+++ Supplied material +++

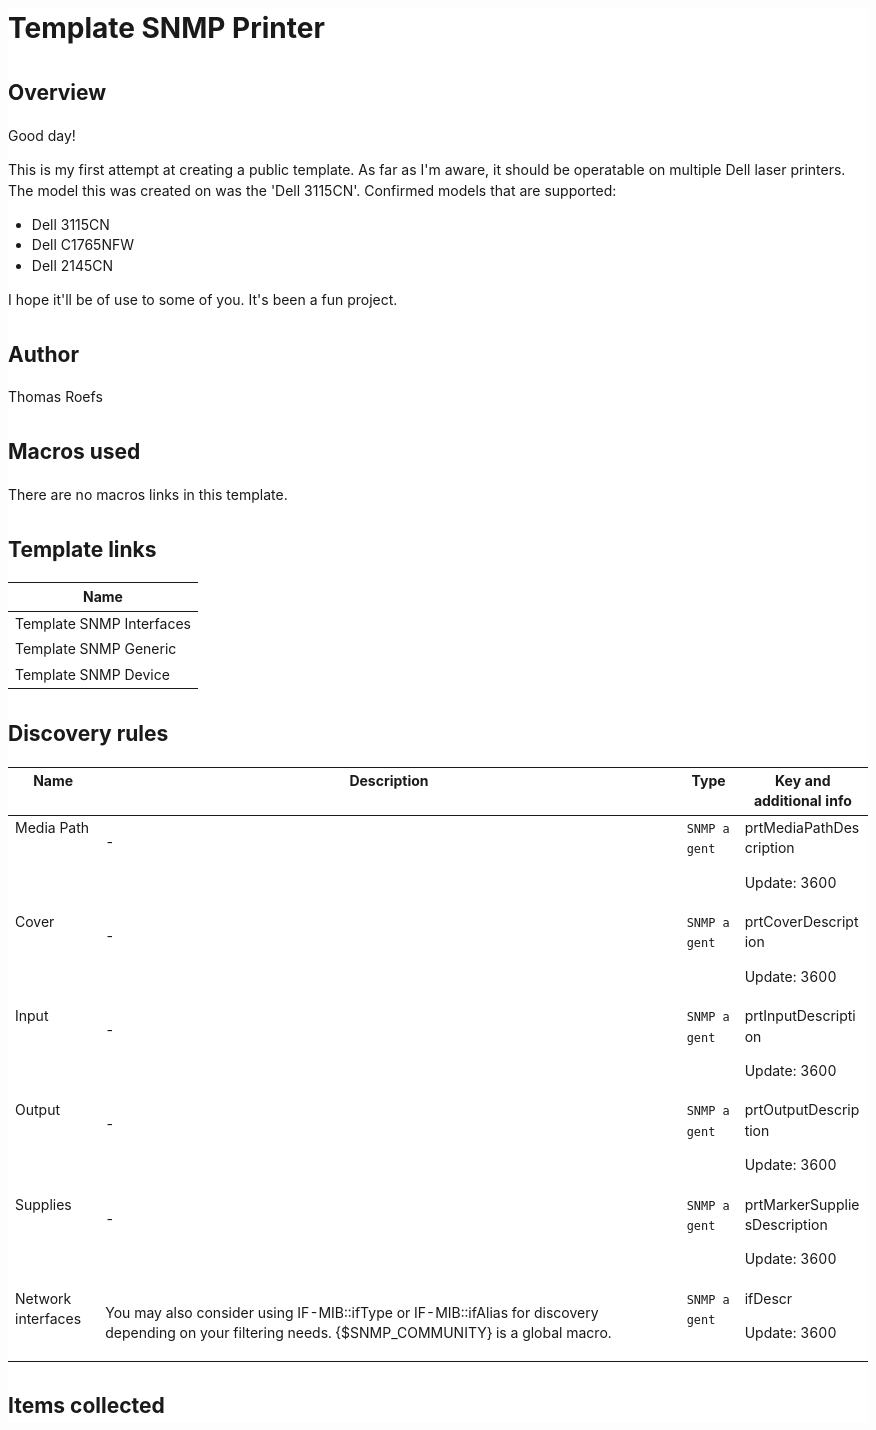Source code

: # Template SNMP Printer

## Overview

Good day!


This is my first attempt at creating a public template. As far as I'm aware, it should be operatable on multiple Dell laser printers. The model this was created on was the 'Dell 3115CN'. Confirmed models that are supported:


* Dell 3115CN
* Dell C1765NFW
* Dell 2145CN


I hope it'll be of use to some of you. It's been a fun project.



## Author

Thomas Roefs

## Macros used

There are no macros links in this template.

## Template links

|Name|
|----|
|Template SNMP Interfaces|
|Template SNMP Generic|
|Template SNMP Device|
## Discovery rules

|Name|Description|Type|Key and additional info|
|----|-----------|----|----|
|Media Path|<p>-</p>|`SNMP agent`|prtMediaPathDescription<p>Update: 3600</p>|
|Cover|<p>-</p>|`SNMP agent`|prtCoverDescription<p>Update: 3600</p>|
|Input|<p>-</p>|`SNMP agent`|prtInputDescription<p>Update: 3600</p>|
|Output|<p>-</p>|`SNMP agent`|prtOutputDescription<p>Update: 3600</p>|
|Supplies|<p>-</p>|`SNMP agent`|prtMarkerSuppliesDescription<p>Update: 3600</p>|
|Network interfaces|<p>You may also consider using IF-MIB::ifType or IF-MIB::ifAlias for discovery depending on your filtering needs. {$SNMP_COMMUNITY} is a global macro.</p>|`SNMP agent`|ifDescr<p>Update: 3600</p>|
## Items collected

+++

## Problem to solve
Transcribe the lines from the line containing "There are no macros links in this template." to the line containing "## Discovery rules", inclusive.

## Solution
There are no macros links in this template.

## Template links

|Name|
|----|
|Template SNMP Interfaces|
|Template SNMP Generic|
|Template SNMP Device|
## Discovery rules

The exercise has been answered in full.